The placebo effect is a very powerful tool, and an intriguing window into the power of the human brain. This blog offered an illuminating post in the past on the power of placebos. We also carried a post on how placebos can mimic the immunosuppressive effect of cyclosporine. Attempting to use placebos in clinical practice is clearly skating out into the middle of the pond on very thin ice. But understanding the power of placebos may help clinicians appreciate how and why some treatments work better or worse than others, when the physiology and the pharmacology do not explain what we see.

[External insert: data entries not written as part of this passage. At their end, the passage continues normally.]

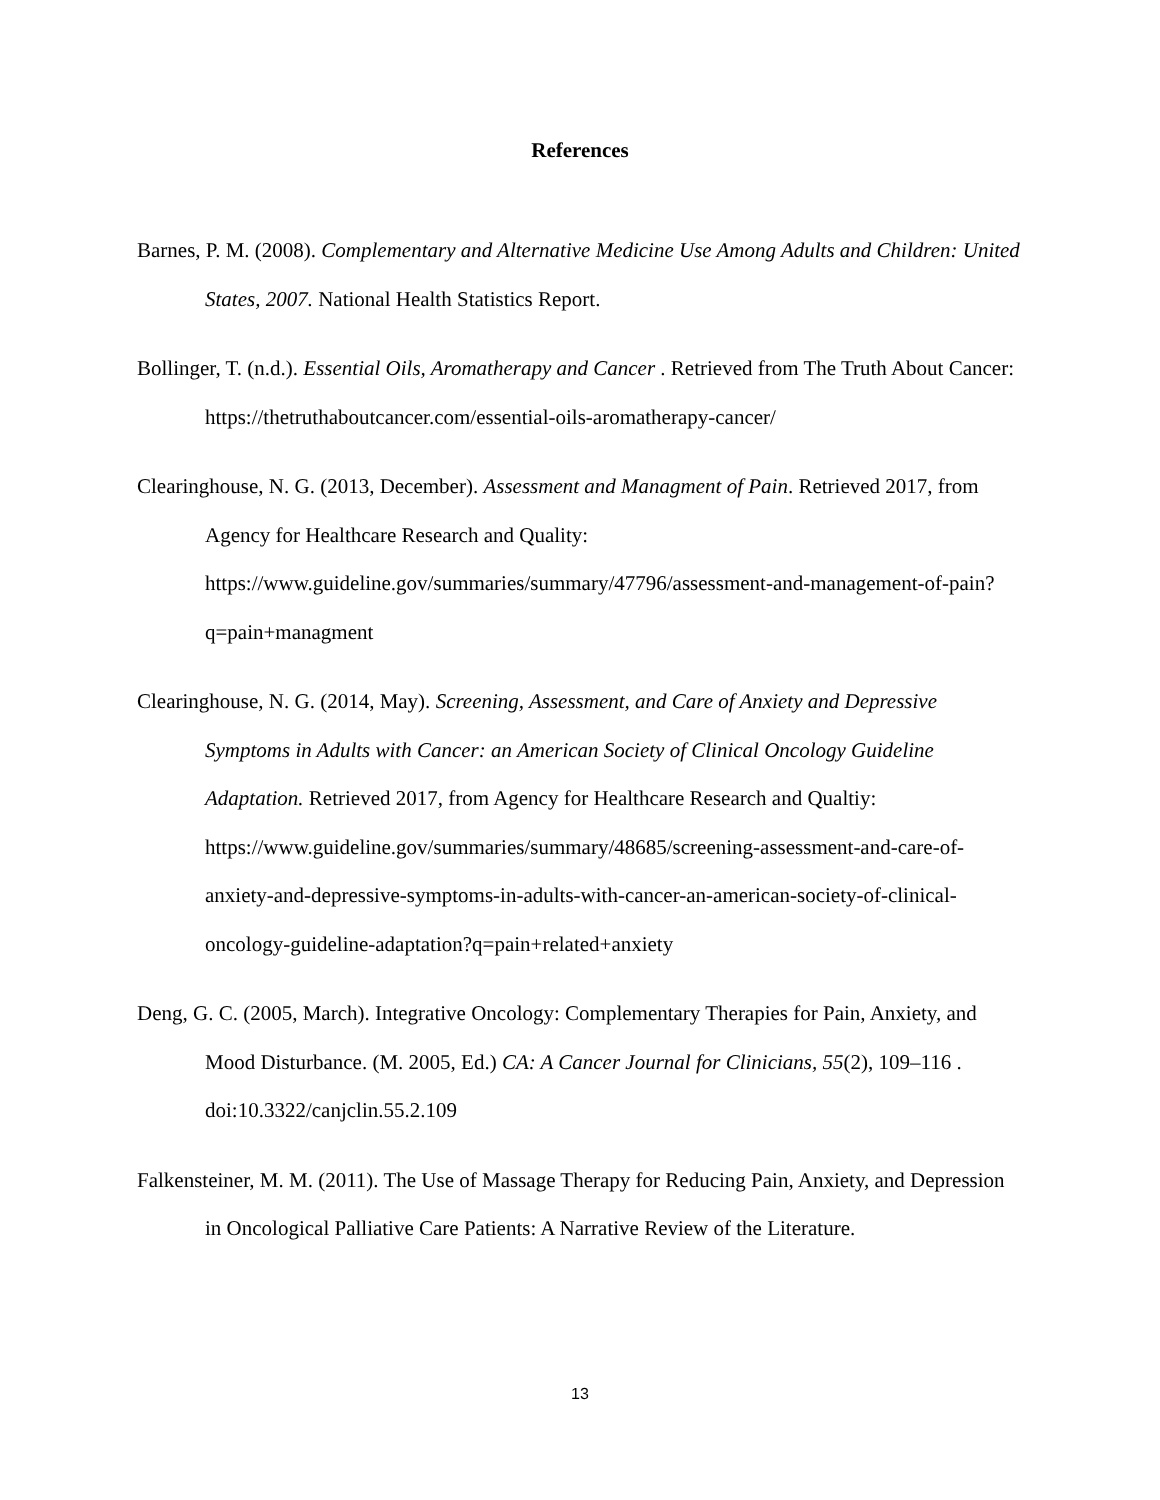References
Barnes, P. M. (2008). Complementary and Alternative Medicine Use Among Adults and Children: United States, 2007. National Health Statistics Report.
Bollinger, T. (n.d.). Essential Oils, Aromatherapy and Cancer . Retrieved from The Truth About Cancer: https://thetruthaboutcancer.com/essential-oils-aromatherapy-cancer/
Clearinghouse, N. G. (2013, December). Assessment and Managment of Pain. Retrieved 2017, from Agency for Healthcare Research and Quality: https://www.guideline.gov/summaries/summary/47796/assessment-and-management-of-pain?q=pain+managment
Clearinghouse, N. G. (2014, May). Screening, Assessment, and Care of Anxiety and Depressive Symptoms in Adults with Cancer: an American Society of Clinical Oncology Guideline Adaptation. Retrieved 2017, from Agency for Healthcare Research and Qualtiy: https://www.guideline.gov/summaries/summary/48685/screening-assessment-and-care-of-anxiety-and-depressive-symptoms-in-adults-with-cancer-an-american-society-of-clinical-oncology-guideline-adaptation?q=pain+related+anxiety
Deng, G. C. (2005, March). Integrative Oncology: Complementary Therapies for Pain, Anxiety, and Mood Disturbance. (M. 2005, Ed.) CA: A Cancer Journal for Clinicians, 55(2), 109–116 . doi:10.3322/canjclin.55.2.109
Falkensteiner, M. M. (2011). The Use of Massage Therapy for Reducing Pain, Anxiety, and Depression in Oncological Palliative Care Patients: A Narrative Review of the Literature.
13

Adding to this intriguing body of knowledge is an article recently published on-line by the Annals of Internal Medicine. The authors presented a meta-analysis of 149 randomized studies involving close to 40,000 patients to assess the impact of different placebos for knee osteoarthritis. The meta-analysis compared standard pharmaceutical treatment for this diagnosis with four types of placebos – oral, intra-articular, topical, and oral-plus-topical.

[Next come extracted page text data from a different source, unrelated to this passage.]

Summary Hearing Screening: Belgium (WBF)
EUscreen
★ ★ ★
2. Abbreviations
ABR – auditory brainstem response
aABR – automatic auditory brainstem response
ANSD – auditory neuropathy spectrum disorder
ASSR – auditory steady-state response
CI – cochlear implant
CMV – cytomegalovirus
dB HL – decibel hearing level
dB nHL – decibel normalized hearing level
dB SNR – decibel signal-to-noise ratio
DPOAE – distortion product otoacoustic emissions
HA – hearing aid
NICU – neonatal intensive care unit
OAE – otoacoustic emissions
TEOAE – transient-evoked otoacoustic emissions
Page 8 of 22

The results were interesting. Notably, different routes of placebo administration had significantly different effects. The most powerful placebo was the intra-articular injection. It was significantly more effective than oral acetaminophen. Next came topical placebo, which was comparable to oral acetaminophen. Oral placebos showed little efficacy.
So, not all placebos are created equal. Why would this be the case? To understand this phenomenon, it appears we need to turn to the power of belief and the effect of the human brain on the other parts of the body. Getting an injection, even if what is injected is normal saline, is perceived by the brain as a very strong treatment. The fact it elicits a stronger therapeutic effect than other placebo delivery methods is not surprising. One may possibly invoke a physiologic phenomenon from the injection itself: the inflammatory substances in the synovial fluid may be diluted, or perhaps the injection leads to some positive immune activity which may counteract pain in some fashion.
But why would a topical placebo lead to greater pain reduction than an oral one? Once again, the brain appears to be the culprit. Pills are so commonly used for so many conditions that one’s expectations of them are well-established. But a nice strong cream, rubbed diligently onto the skin of a painful knee, is more likely to be helpful. Or so the brain appears to think.
To repeat, we are not encouraging the use of placebos in medical practice. But it is nonetheless fascinating to realize and appreciate the therapeutic impact of belief systems. In fact, much of what we as clinicians accomplish probably has as much to do with the placebo effect as it does with our pharmacologic and procedural interventions. This is not a cause for nihilism or cynicism. Rather, the amazing power of the placebo effect lends credibility to the fact that medicine, when practiced effectively, is both a science and an art.